The effects of LT on PTC and its prognosis have been controversial. However, in the majority of related studies,17181920) PTCs with coexisting LT was associated with a lower frequency of extrathyroidal extension and lymph node metastasis, lower pathologic stages, and favorable prognosis, which was demonstrated in a meta-analysis.21) Moreover, other studies showed that the presence of LT was a protective factor against aggressiveness and progression of PTC, even in BRAF-mutant patients.2223) The precise mechanism of this protective effect of LT has not been described yet, but one of the possible mechanisms is that infiltrated lymphocytes may cause tumor suppressive immune reactions such as directly killing cancer cells or inhibiting thyroid cancer cell growth by secreting cytokines. We showed that LT was associated with restoration of NIS expression regardless of mutational status. Our result may be another mechanism to explain the effects of LT on the favorable clinical outcomes of PTC. Additional study is needed to validate the mechanism.

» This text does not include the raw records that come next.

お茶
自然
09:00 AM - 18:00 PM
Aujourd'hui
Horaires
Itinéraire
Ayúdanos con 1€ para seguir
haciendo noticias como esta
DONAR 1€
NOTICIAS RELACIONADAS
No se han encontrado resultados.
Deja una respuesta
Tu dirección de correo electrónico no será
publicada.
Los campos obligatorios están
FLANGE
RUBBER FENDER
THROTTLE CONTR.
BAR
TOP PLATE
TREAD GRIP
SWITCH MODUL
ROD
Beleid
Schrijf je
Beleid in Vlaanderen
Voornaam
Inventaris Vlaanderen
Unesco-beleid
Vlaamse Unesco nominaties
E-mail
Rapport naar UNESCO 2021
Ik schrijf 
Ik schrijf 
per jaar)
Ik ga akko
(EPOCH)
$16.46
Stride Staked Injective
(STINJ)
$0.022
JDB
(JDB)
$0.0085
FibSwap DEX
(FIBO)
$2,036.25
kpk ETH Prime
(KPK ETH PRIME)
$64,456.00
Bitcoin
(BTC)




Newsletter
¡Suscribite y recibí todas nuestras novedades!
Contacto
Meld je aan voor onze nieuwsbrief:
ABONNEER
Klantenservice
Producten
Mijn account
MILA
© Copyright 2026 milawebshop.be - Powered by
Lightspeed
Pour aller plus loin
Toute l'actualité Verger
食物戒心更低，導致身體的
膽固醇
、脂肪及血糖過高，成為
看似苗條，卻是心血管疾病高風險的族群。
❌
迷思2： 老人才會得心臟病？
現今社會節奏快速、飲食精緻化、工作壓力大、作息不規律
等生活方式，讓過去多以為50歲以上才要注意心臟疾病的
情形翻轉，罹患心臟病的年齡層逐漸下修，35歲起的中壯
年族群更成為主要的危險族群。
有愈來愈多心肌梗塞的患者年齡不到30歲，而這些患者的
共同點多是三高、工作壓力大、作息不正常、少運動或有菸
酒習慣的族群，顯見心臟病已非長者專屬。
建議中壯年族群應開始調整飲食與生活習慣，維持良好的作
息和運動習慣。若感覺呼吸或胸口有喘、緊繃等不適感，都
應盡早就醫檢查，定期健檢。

In conclusion, the NIS expression was reduced by the BRAFV600E mutation and a subsequent MAPK/ERK pathway activation, but restored by the presence of LT. This may support the possible mechanism of the more favorable prognosis of PTC patients with LT regardless of BRAFV600E mutation status.
Acknowledgments
This research was supported by the Basic Science Research Program through the National Research Foundation of Korea, funded by the Ministry of Science, ICT & Future Planning (grant number: NRF-2016R1A2B4012417).